Friday, May 4, 2012

What do you see?


Sometimes our lives are like a puzzle that is put together one piece at a time. We pick a piece up here, we pick a piece of there. We turn them around in different ways until we find a way to put them into the spot that fits and then we go on to the next piece and continue on our way to completing the pattern, the whole puzzle.

The purpose of a puzzle is to complete it, to finish it. Some people even paint glue over them and frame them on the wall, others just smile, take it apart and start over again. Which type of person are you?

The problem with puzzles is that sometimes we get lost looking too deeply at one small part of the puzzle and we lose sight of the larger picture, the whole puzzle that was given to us as a gift on some distant birthday in the past. We find the pretty box in the closet somewhere, we dust it off and decide to sit down and conquer it. Something about the picture calls us... we place the box on the table nearby for reference and yet we often get so lost trying to force a particular piece into a particular spot that we forget to look at the bigger picture.

In the same way that some people love to watch their local  radar image in their small little town to see if it will rain, rather than watching the larger state radar view which shows you what might be coming at you down the road.

Do you go wide in life when you look at events or do you narrow in on one particular thing and lose sight of the bigger picture.

Geulah is the bigger picture, Moshiach is larger tapestry that covers the wall and completes our world.

*Directive 1*. Reproduce the blog post on puzzles verbatim, starting with "Do you go wide" and going on through "completes our world.".
The instrument records have no connection to the blog post on puzzles.

*Provided material*.

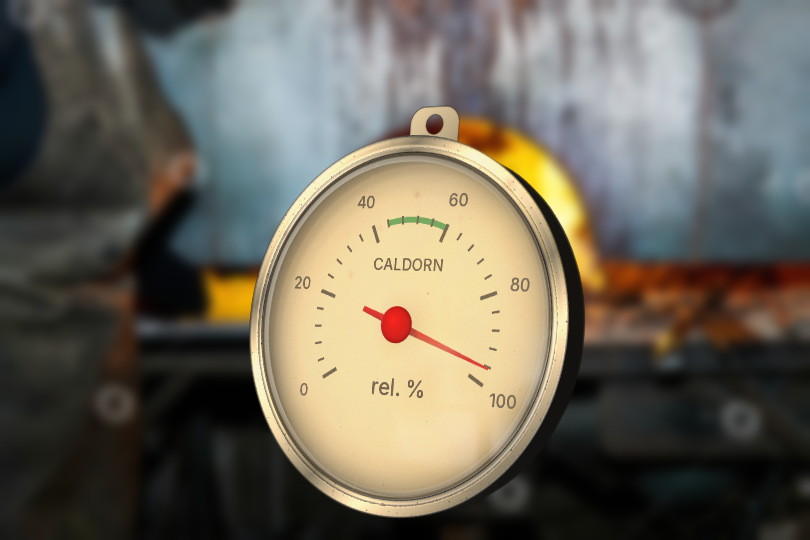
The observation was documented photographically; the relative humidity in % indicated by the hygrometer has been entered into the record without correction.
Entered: 96 %
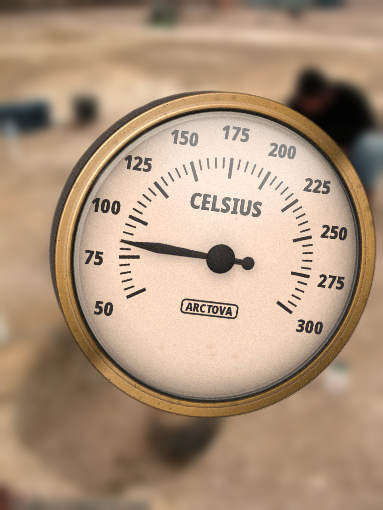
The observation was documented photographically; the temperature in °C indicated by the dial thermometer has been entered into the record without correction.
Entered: 85 °C
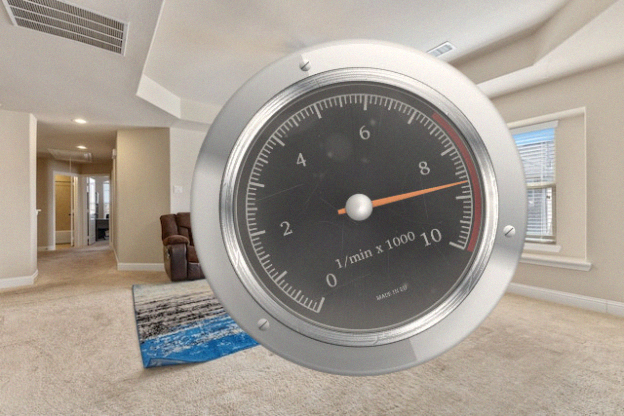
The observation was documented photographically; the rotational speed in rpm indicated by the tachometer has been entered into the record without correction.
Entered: 8700 rpm
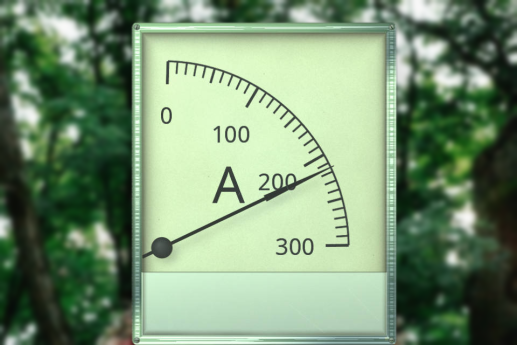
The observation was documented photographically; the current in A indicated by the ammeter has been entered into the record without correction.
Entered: 215 A
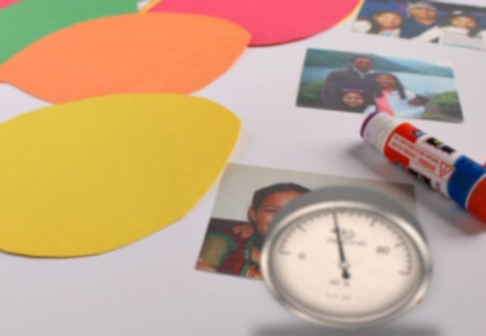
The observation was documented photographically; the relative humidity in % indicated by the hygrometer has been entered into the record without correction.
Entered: 40 %
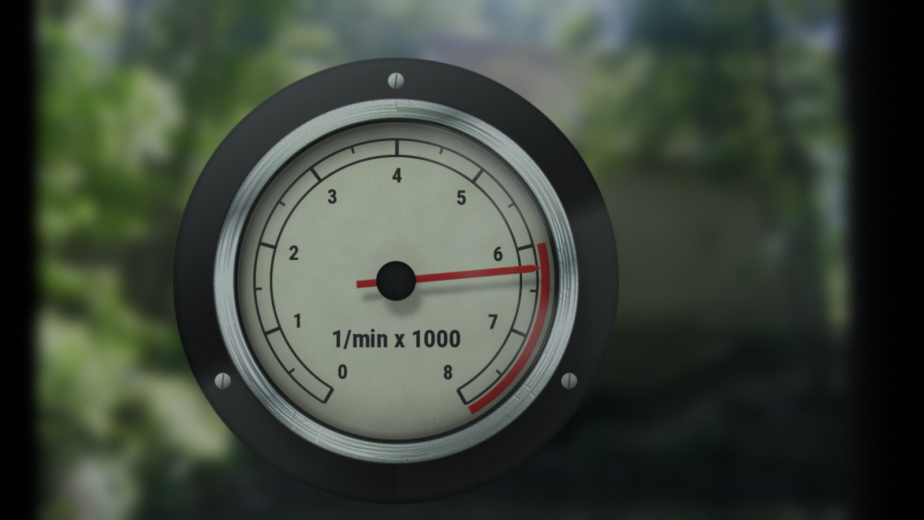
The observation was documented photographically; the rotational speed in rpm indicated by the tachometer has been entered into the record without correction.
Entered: 6250 rpm
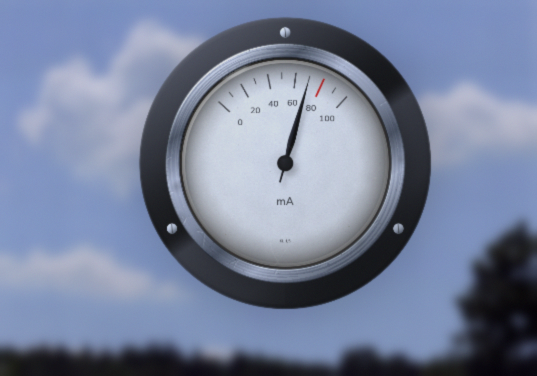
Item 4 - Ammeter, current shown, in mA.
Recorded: 70 mA
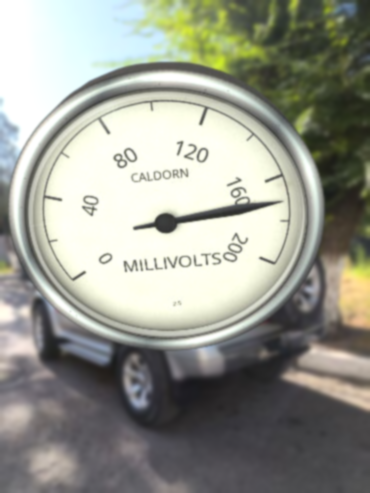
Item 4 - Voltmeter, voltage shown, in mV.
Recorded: 170 mV
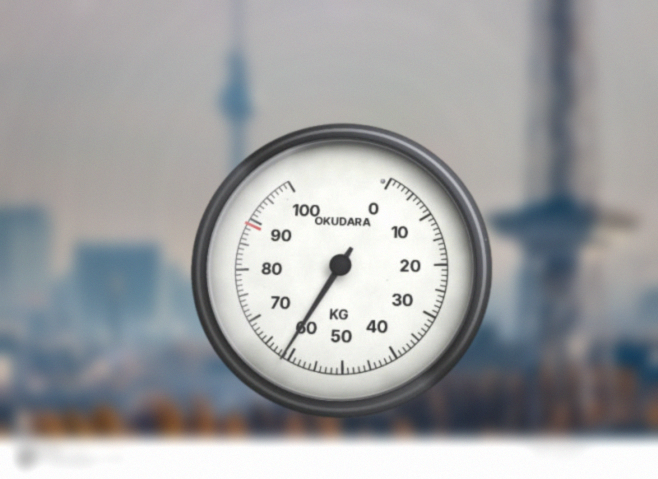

*Directive 2*. Write out every line of the instrument records verbatim, omitting the pictures.

*Output 1*.
Do you go wide in life when you look at events or do you narrow in on one particular thing and lose sight of the bigger picture.

Geulah is the bigger picture, Moshiach is larger tapestry that covers the wall and completes our world.

*Output 2*.
The observation was documented photographically; the relative humidity in % indicated by the hygrometer has been entered into the record without correction.
Entered: 96 %
The observation was documented photographically; the temperature in °C indicated by the dial thermometer has been entered into the record without correction.
Entered: 85 °C
The observation was documented photographically; the rotational speed in rpm indicated by the tachometer has been entered into the record without correction.
Entered: 8700 rpm
The observation was documented photographically; the current in A indicated by the ammeter has been entered into the record without correction.
Entered: 215 A
The observation was documented photographically; the relative humidity in % indicated by the hygrometer has been entered into the record without correction.
Entered: 40 %
The observation was documented photographically; the rotational speed in rpm indicated by the tachometer has been entered into the record without correction.
Entered: 6250 rpm
Item 4 - Ammeter, current shown, in mA.
Recorded: 70 mA
Item 4 - Voltmeter, voltage shown, in mV.
Recorded: 170 mV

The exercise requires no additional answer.